Follow Annette on Twitter @annettehash1 or Instagram ayhashitate. Annette has graciously offered a free query and synopsis critique to one lucky winner. See the Rafflecopter below to enter.

We are 9 days away from pitch time, and Annette is offering some tips that helped her find an agent through our first #KidLitGN pitch event:

You pitched in our inaugural pitch event a year ago and landed your agent through it. What did you do to prepare such a stellar pitch?

I spent a year preparing! I got a decent response when I pitched Selfies by Sumie on #DVPIT in October of 2019. I sent off my queries and eagerly waited for the offers to roll in. But, when the rejections started to fill my inbox after requests for more material, I had to pause and reevaluate. I was devastated to get so far and believe that I had failed.

But the interest gave me hope. I committed to trying again in a year. I took every opportunity to learn and improve my craft which included entering contests. I was fortunate to be selected for a mentorship by middle-grade author and KidLit411 co-founder Sylvia Liu through Alexa Donne’s Author Mentor Match. Sylvia not only guided me through manuscript revisions but also coached me through the query process.
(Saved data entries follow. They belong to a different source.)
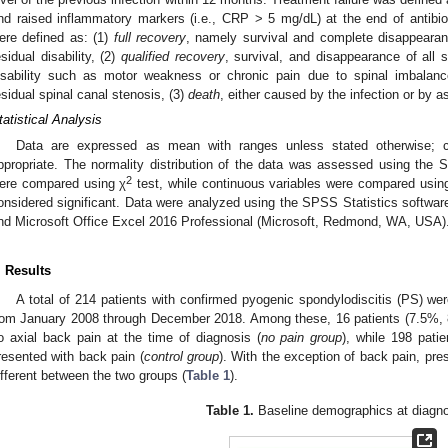
nd raised inflammatory markers (i.e., CRP > 5 mg/dL) at the end of antibiot
ere defined as: (1)
full recovery
, namely survival and complete disappeara
esidual disability, (2)
qualified recovery
, survival, and disappearance of all
isability such as motor weakness or chronic pain due to spinal imbalance,
esidual spinal canal stenosis, (3)
death
, either caused by the infection or by a
tatistical Analysis
Data are expressed as mean with ranges unless stated otherwise; 
ppropriate. The normality distribution of the data was assessed using the Sh
2
ere compared using χ
test, while continuous variables were compared usin
onsidered significant. Data were analyzed using the SPSS Statistics softw
nd Microsoft Office Excel 2016 Professional (Microsoft, Redmond, WA, USA)
. Results
A total of 214 patients with confirmed pyogenic spondylodiscitis (PS) were
rom January 2008 through December 2018. Among these, 16 patients (7.5%, 8
o axial back pain at the time of diagnosis (
no pain group
), while 198 pati
resented with back pain (
control group
). With the exception of back pain, pre
ifferent between the two groups (
Table 1
).
Table 1.
Baseline demographics at diagno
To prepare for #KidLitGN, we began by polishing the query package. Regardless of what happened with the pitch, I would query. I studied submission guidelines for different agencies and created multiple versions of the package. Every piece of the package: letter, synopsis, pitch to sample art went through many revisions after feedback from critique partners and friends.

Next, we researched agents. I wanted an editorial agent who focused on children’s literature, had experience with graphic novel sales and would support future projects across genres. I found this information on Manuscript Wish List, Query Tracker and Publisher’s Marketplace, KidLit411, and visiting individual agency websites. With Sylvia’s help, I compiled a list of solid agents; I would have been ecstatic to work with any one of them. But I was secretly longing for one agent in particular, one closed to queries.

On the day of the #KidLitGN pitch event, I was a bundle of nerves. I researched pitching strategies such as timing and boosting Twitter analytics, followed tips to optimize exposure… In the end, I don’t know what kind of impact it made. I got about the same number of likes as I did the previous year when I was utterly twit-illiterate. And yay, Elizabeth Bennett (my coveted agent) liked my pitch!

What has happened since then?

After vetting agents, I took a deep breath, sent out my first batch of queries. I was surprised but not shocked when requests to see more material came immediately. It had happened before, but this time I had put in the hard work and was thoroughly prepared. What I wasn’t prepared for–a request for a phone meeting from Elizabeth just days after sending the requested material! I was an emotional mess–shock, fear, disbelief…Irrational as it sounds, being close to having a dream come true is a scary thing.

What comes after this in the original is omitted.